Him indoors isn't happy - no more alcohol!
It'd been building up for months and couldn't be denied.  The dreaded visit to the doctor's.  Tests at the Clinique Claude Bernard in Albi were prescribed.  In England it's normal to have to wait months, even years, for a visit to a medical specialist, but in France just 5 days, then 7 days for admittance to the clinic. What an amazing experience it all was.  No stupid starched caps, tight blue dresses or black fishnet stockings - and that was just the nurses.  Everyone at the Albi clinic - from the doctors, to the nurses, down to the cleaning staff - all wore loose cotton tunics, loose cotton trousers and soft shoes.  Everywhere was so clean, calm and friendly.

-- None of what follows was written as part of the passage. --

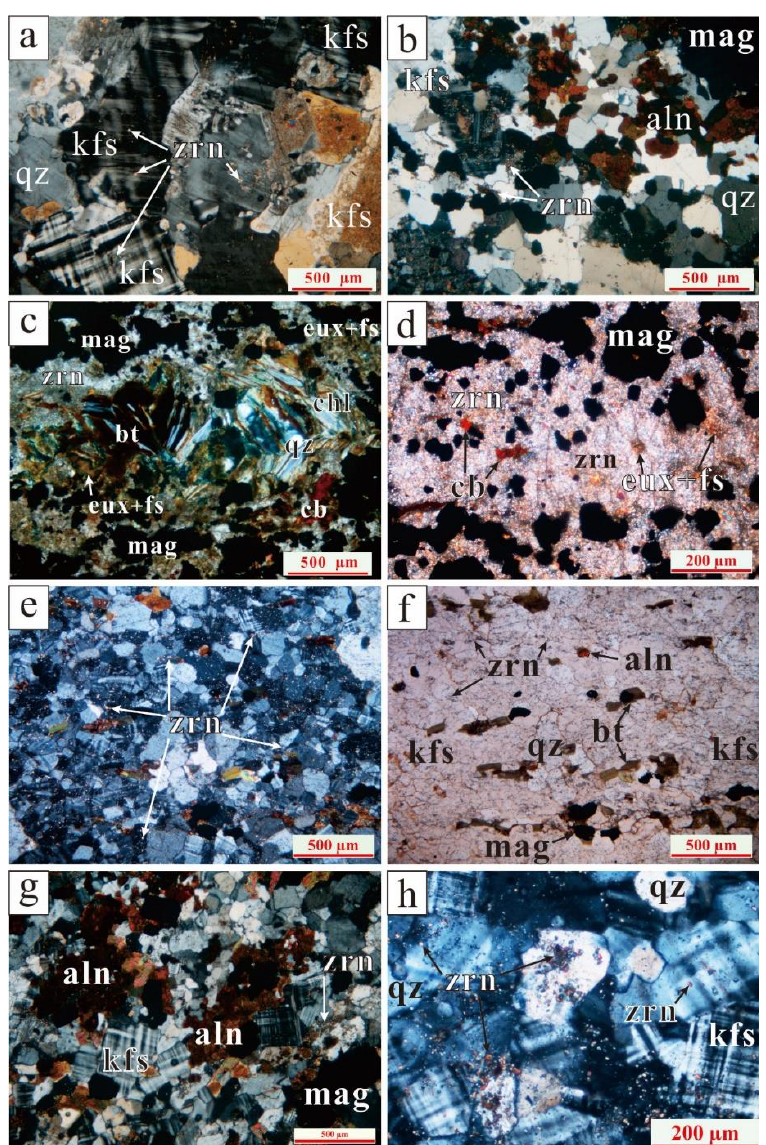
Figure 4. Representative Zr–Nb–Y–REE-enriched alkali rocks from the Chungju deposit. ( a ) Quartz–feldspar-rich layer from layered granite. Zircon occurred as an inclusion within quartz and K-feldspars, and a graphic texture was observed. ( b ) Zircon–allanite–magnetite-rich layer from layered granite. Zircon, allanite, and magnetite were co-precipitated along with quartz and K-feldspar. ( c , d ) Paragenetic association of zircon in a zircon–allanite–magnetite-rich layer. The white-colored regions were mostly composed of zircon aggregates. Note that magnetite grains exhibited various sizes and habits. ( e , f ) Shape preferred orientation of biotite grains, and ubiquitous zircon in layered aplite. ( g ) Alkali aplite comprising allanite aggregates, K-feldspar, magnetite of variable grain size, and microcrystalline zircon. ( h ) Zircon was ubiquitous as inclusions in quartz and K-feldspar grains (poikilitic texture) in alkali aplite. Abbreviations: qz (quartz), kfs (K-feldspar), mag (magnetite), aln (allanite), zrn (zircon), bt (biotite), chl (chlorite), eux (euxenite), fs (fergusonite), cb (columbite).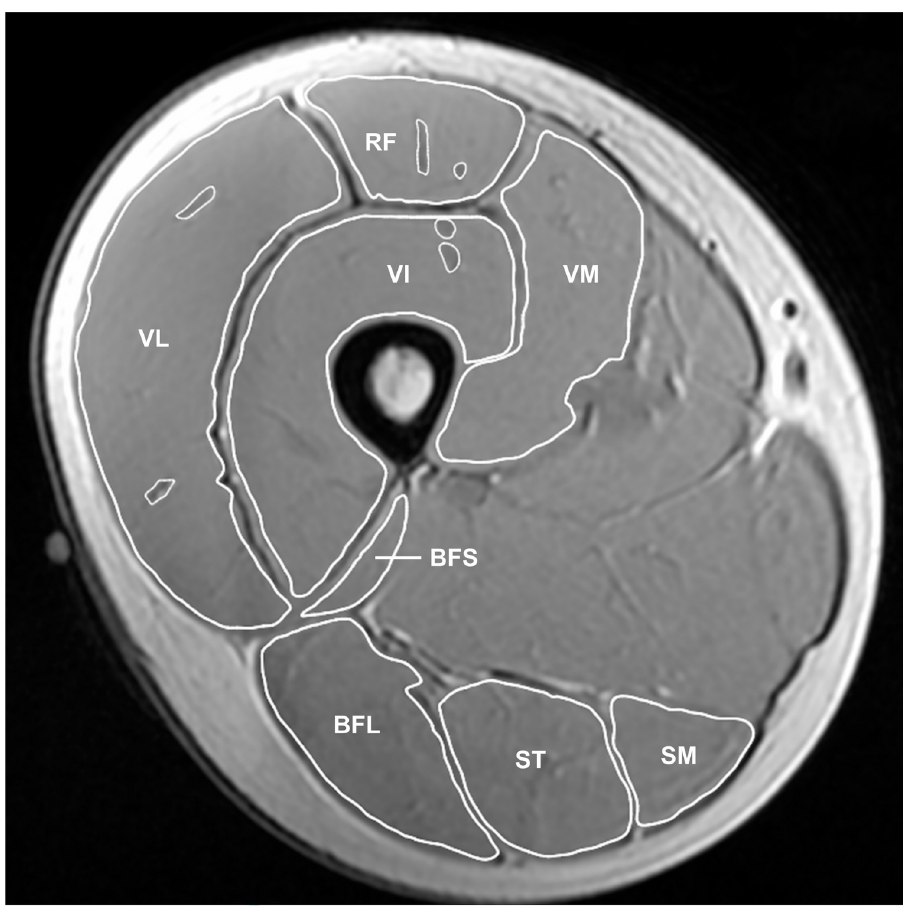
Fig 1. A typical example of 3D T1-weighted MR image at 50% of thigh length. RF = rectus femoris, VL = vastus lateralis, VM = vastus medialis, VI = vastus intermedius, BFS = biceps femoris short head, BFL = biceps femoris long head, ST = semitendinosus, SM =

The room where he stayed the night was like a hotel - complete with wardrobes and en-suite bathroom.  And, after his treatment the following morning, within 30 mins he was given a glossy brochure with a typed report, colour photos of his insides(!), plus a lengthy diagnosis.  And you know what?  Because we had top-up insurance, it hasn't cost us a penny.
Had to smile in recollection. When the nurse was struggling to fix a catheter in his arm and he kept wriggling, she said 'Do you want some Scotch (French for sellotape)?'

5th August 2012

So, team GB's habitual 4th has now moved up to 1st  Cycling, rowing, long-jump, heptathlon, 10000 m....don't know whether I can cope with all this success. Much more comfortable with losing, unlike the Americans whose dreams of winning are built into their DNA - chests puffed out, muscles bulging, eyes glaring - and that's just the women. In the opening events even the visiting French president, Hollande, gloried in team France's then-superior medal position, sarcastically thanking Cameron for laying out the red carpet for his athletes. Hollande even seems to have introduced new French words to the Olympics like Repechage and Domestique, but don't even think of introducing any more English words to the sacred francais! And what's with all these 'new' English verbs like 'to medal'?
All this excitement too much for me, but Him indoors is literally having a field day. From the opening Korean flag gaffe (don't make a Korea out of it), to the 'oarsome' display of the GB rowers, when will it all end? And, I'm sure his sideburns looked longer when 'Wiggo indoors' cycled to the boulangerie this morning!